Nos últimos 12 meses, 17% das Pequenas e Médias Empresas (PME) portuguesas recorreram ao despedimento de colaboradores para conseguir contornar as dificuldades financeiras e manter-se em funcionamento. Esta é uma das conclusões do estudo promovido pela companhia de seguros Zurich junto de CEO, proprietários, directores-gerais e Financeiros e chefes de Operações de PME de 19 países. Face ao mesmo questionário aplicado no Verão de 2013, verifica-se ainda assim um ligeiro decréscimo (3%) nas empresas que recorreram à opção de emagrecer a estrutura.
A aposta em novos nichos de mercado (22%) e a redução de preços (20%) mantêm-se como as principais estratégias de sobrevivência adoptadas pelas PME nacionais inquiridas, logo seguidas pela aposta na diversificação da oferta de produtos ou serviços (18%). No último ano, 8% das PME a operar em Portugal consideraram mesmo a hipótese de fechar portas.
O aumento de ordenados foi uma realidade em 8% das PME questionadas e o recrutamento de novos colaboradores concretizou-se em 12% das empresas. Ambos os critérios cresceram 2% face ao ano anterior, revelando uma ligeira retoma.

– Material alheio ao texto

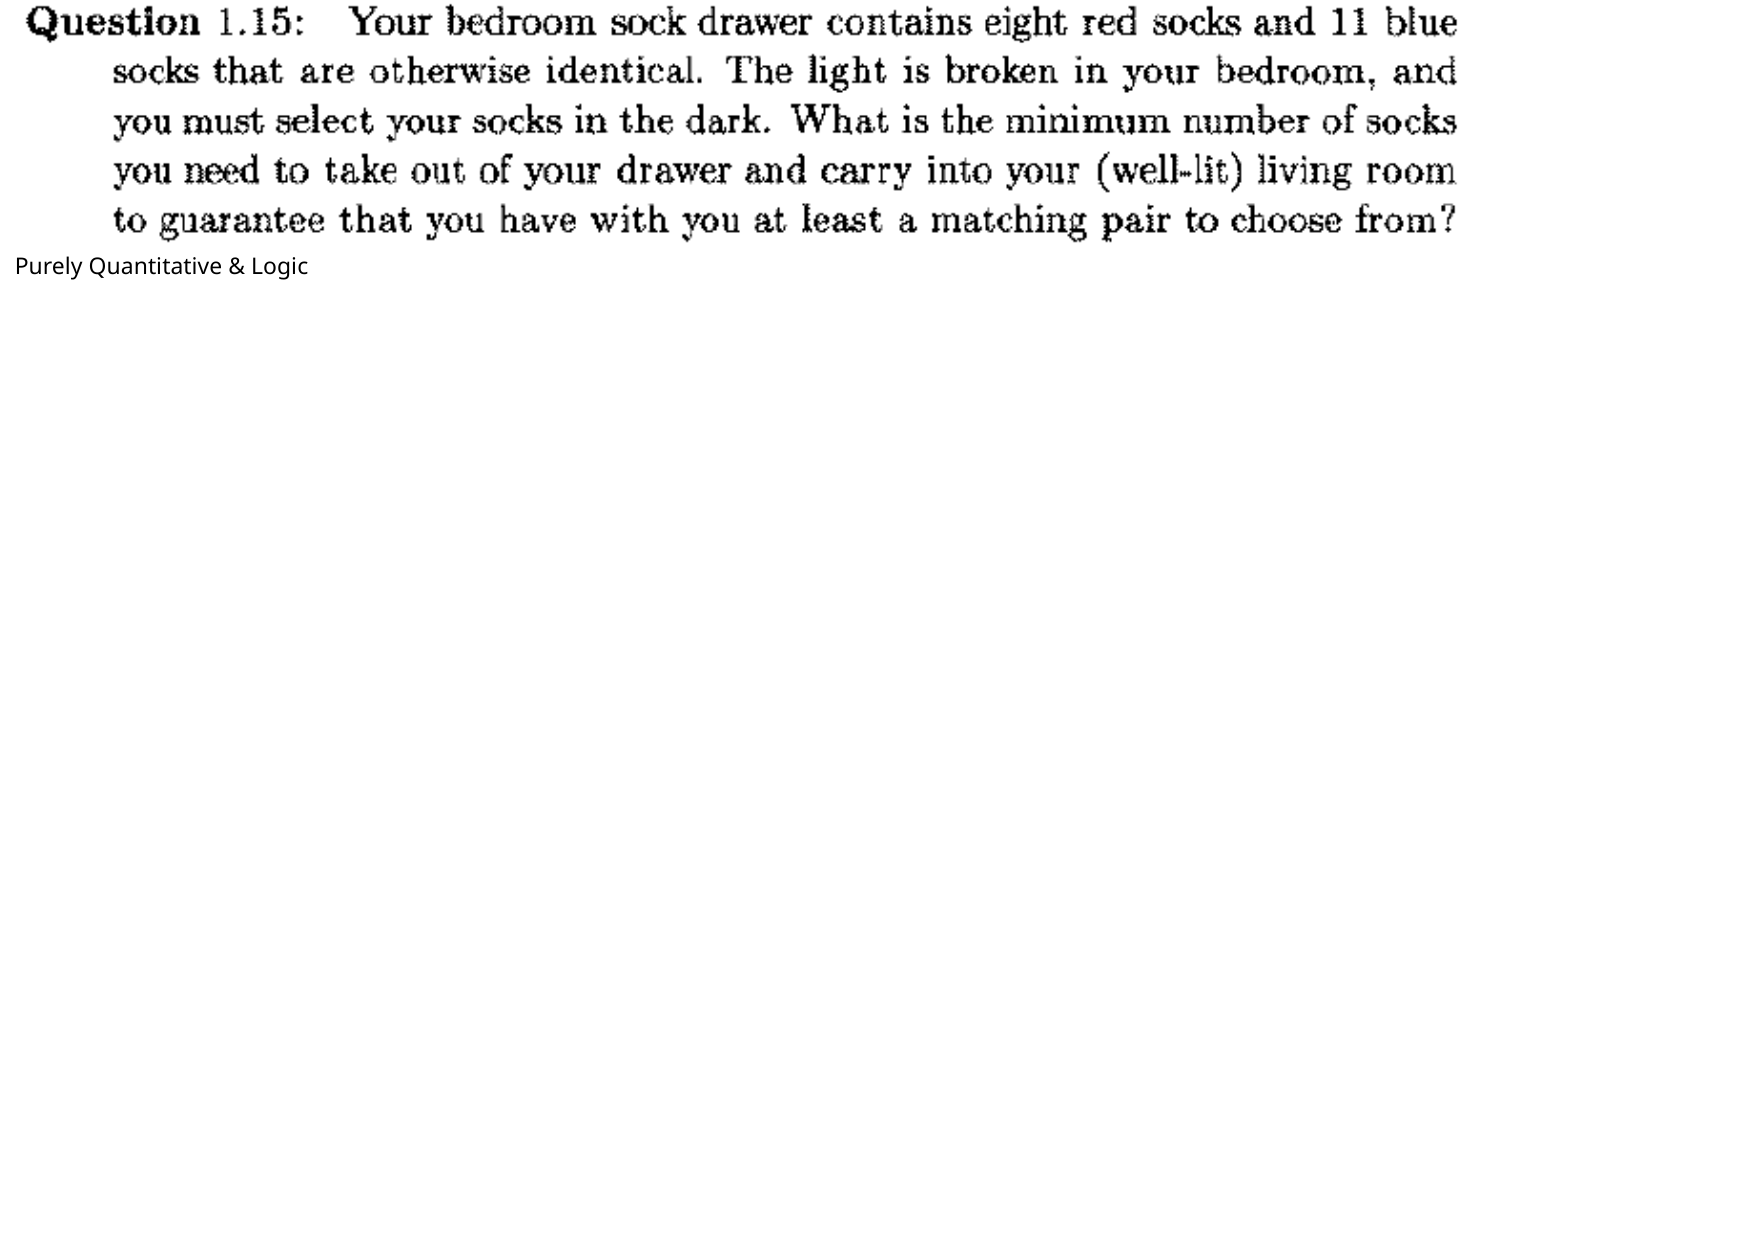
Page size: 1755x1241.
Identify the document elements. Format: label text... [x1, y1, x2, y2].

picture [0, 0, 1480, 250]
text_box Purely Quantitative & Logic [14, 258, 417, 280]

Nesta segunda edição do estudo, as PME nacionais revelaram-se mais sensíveis à importância da gestão do risco, aumentando de 6% para 8% a percentagem de empresas que incluiu este tema no seu planeamento.
Relativamente aos outros países europeus questionados no estudo (Alemanha, Áustria, Espanha, Itália, Irlanda, Reino Unido e Suíça), Portugal está acima da média europeia na aposta em novos nichos de mercado, no aumento mas também na redução de preços, nos despedimentos e na diminuição dos ordenados. A opção de reduzir a oferta de produtos ou serviços, assim como a escolha de fechar portas ou de renegociar crédito ou obter financiamento adicional são também mais prementes entre as PME portuguesas comparando com a média europeia.
A 2.ª edição do estudo “PME: Riscos e Oportunidades” foi aplicada pela Gfk em 19 países através da realização de 3.800 entrevistas telefónicas a CEO, CFO, directores-Gerais e Chefes de Operações no verão de 2014. Em Portugal foram realizadas 200 entrevistas, a maioria das quais (42%) a CEO das empresas.